> **PASSAGE PROVIDED**:

Tuesday, October 12, 2021

Art Spiegelman, "Maus. A Survivor’s Tale

 

I : My Father bleeds History, New York 1986 ISBN 0-394-74723-2. – 160 p;

 
II And Here My Troubles Began, New York 1991, ISBN 0-679-72977-1 – 136 p.


Read from to September 9th to 17th to 24th 2021

My Rating 


 

I haven’t read many graphic books until now, even though my own daughter is a quite well-known cartoonist. But even a neophyte like me can recognize a masterpiece, and Art Spiegelman’s Maus is definitely one, with its amazing way of developing the distressing theme of the Holocaust using a mixture of tools from different arts.

In fact, this is what fascinated me most, the way narrative conventions, like timeline fractures, narrative voices, styles mixtures (either collages or insertions of panels from other author’s books), transgress not only the boundary between fiction and reality, as it happens in any memoir, but also the boundary between drawing and writing.

The book begins with a foreboding flashback, a memory from the narrator’s childhood, in 1958: he was in Rego Park, New York with his friends, rollerskating when one of his skates became loose, and the fact his friends didn’t wait for him made he return home crying. His father told him then that a good way to verify who your friends are, is to be locked with them in a room without food, for a week. Then the narrators’ portraits are displayed, accompanied by a simple but poignant biography:

 

Almost every chapter is a round trip from present to past to present: Art is the voice of the present narrative, depicting domestic scenes (father counting his pills, complaining about Mala, his second wife, throwing out his son’s coat and giving him his old one, asking Artie to help him repair the roof even though he knows his son is not very useful) and Vladek is the voice of the past narrative.

Both stories create the portrait of a quite ordinary man, sometimes faulty and sometimes true, sometimes weak and sometimes strong, sometimes petty and sometimes generous, no better and no worse from any other human being, who had been caught like a mouse in History’s trap and had been fortunate enough (if fortunate is really the word) to escape from it to tell the tale.

Behind the gruesome tale of the Father we have a glimpse of the Son’s tale, he too an indirect victim of the same History: we learn about his strain relationship with his father whom he cannot help but consider guilty for the suicide of his mother, and about his own survivor’s guilt for all his father had gone through. The author finds a brilliant way to present this internal conflict, by drawing the narrator as a mouse while speaking to his family (scenes in which he is son, stepson and husband) and as a human being wearing a mouse mask while speaking to the outside world (scenes in which he is the Author).


 To jumble the timeline until the very end, the last panels are about Anja’s return and Vladek calling Art Richieu, only the grave tombs restoring the implacable order.

> **PROBLEMS TO WORK ON**:
[1] In the Maus review, in what year and place is the childhood flashback that opens the book set?
[2] Write the next paragraph of the Maus review, starting after its final sentence.

> **DATA EXTRACT**:
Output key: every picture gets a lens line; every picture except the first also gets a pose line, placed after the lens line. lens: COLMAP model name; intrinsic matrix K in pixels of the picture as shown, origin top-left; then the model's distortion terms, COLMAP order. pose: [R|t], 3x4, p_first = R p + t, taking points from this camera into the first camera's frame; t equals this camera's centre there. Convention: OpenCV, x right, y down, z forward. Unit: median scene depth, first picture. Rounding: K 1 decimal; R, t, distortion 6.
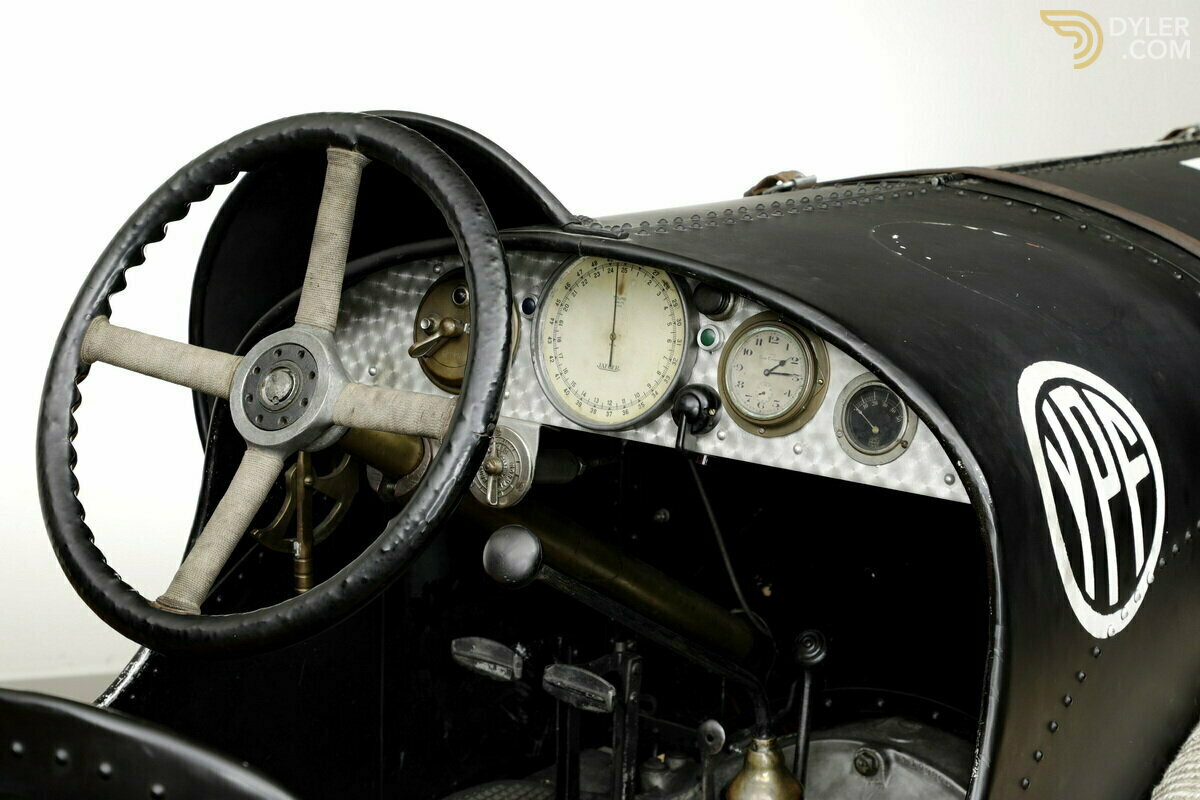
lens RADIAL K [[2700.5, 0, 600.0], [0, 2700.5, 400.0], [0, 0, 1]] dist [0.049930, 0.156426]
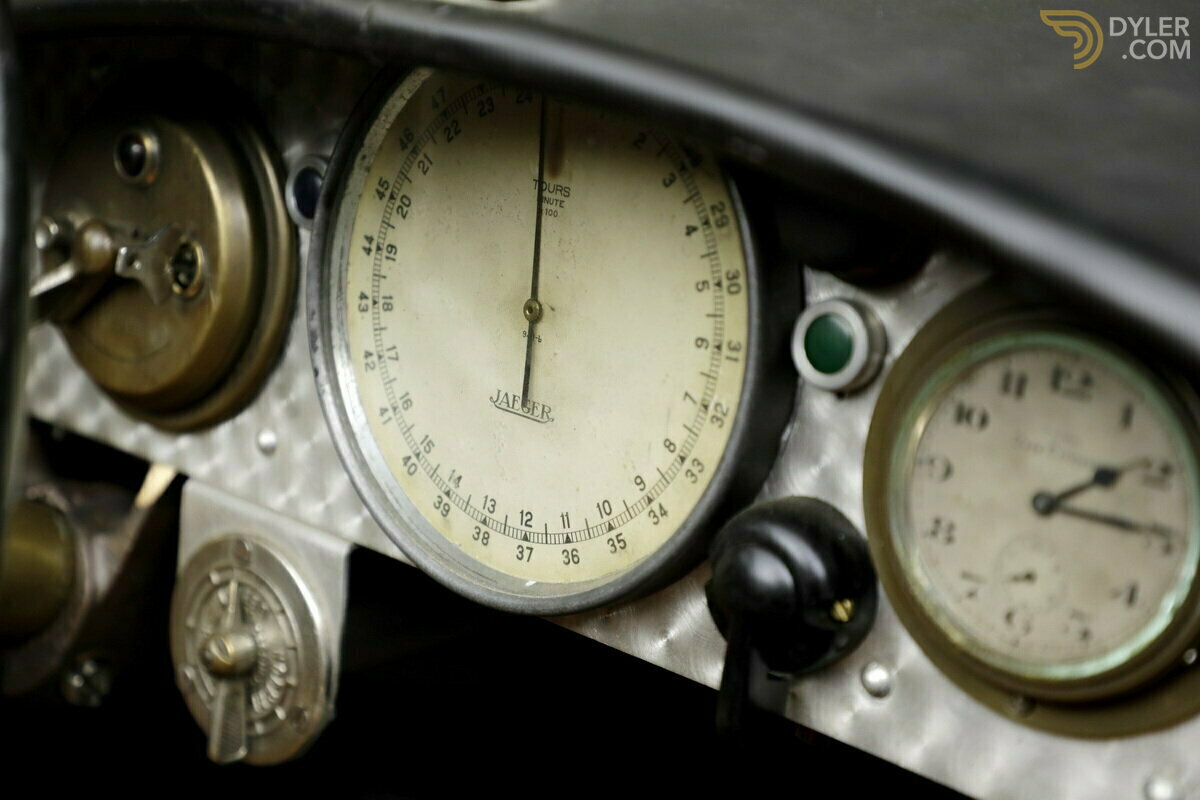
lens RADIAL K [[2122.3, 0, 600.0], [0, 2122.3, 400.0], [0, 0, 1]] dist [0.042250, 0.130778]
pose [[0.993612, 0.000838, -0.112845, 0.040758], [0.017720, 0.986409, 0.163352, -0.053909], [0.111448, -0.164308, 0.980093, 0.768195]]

> **EXPECTED RESPONSES**:
[1] 1958, in Rego Park, New York.

[2]
I won’t talk about the animal symbolistic, for Jews represented as mice, Nazis as cats, Christians as pigs, and Time itself as a swarm of flies it is self revelatory. I will only observe that the choice of mice had less to do with fables stereotypes and more with the following quote from a newspaper article, published in Pomerania, Germany in 1930:

“Mickey Mouse is the most miserable ideal ever revealed… Healthy emotions tell every independent young man and every honorable youth that the dirty and filth-covered vermin, the greatest bacteria carrier in the animal kingdom, cannot be the ideal type of animal… Away with Jewish brutalization of the people! Down with Mickey Mouse! Wear the Swastika Cross!”

With the collage technique, the story leaves once again the fiction realm and steps into reality: two photos are inserted in the second volume: one of his brother Richieu, who was killed by Nazis when he was five, and the other of his father after the war, in a refugee camp. Intertextuality is also present: we find some panels of another book the Author drew in college, after his mother committed suicide, called Prisoner of the Hell Planet.

About the drawing itself I can only say I liked it a lot, although my approach is empirical, given that I am not versed in the intricacies of the drawing technique. However, if my review is not convincing enough, here is a quote from Umberto Eco on the fourth cover, that captures much better the ineffable charm of the book:

Maus is a book that cannot be put down, truly, even to sleep. When two of the mice speak of love, you are moved, when they suffer, you weep. Slowly through this little tale comprised of suffering, humor and life’s daily trials, you are captivated by the language of an old East European family, and drawn into the gentle and mesmerizing rhythm, and when you finish Maus, you are unhappy to have left that magical world and long for the sequel that will return you to it.”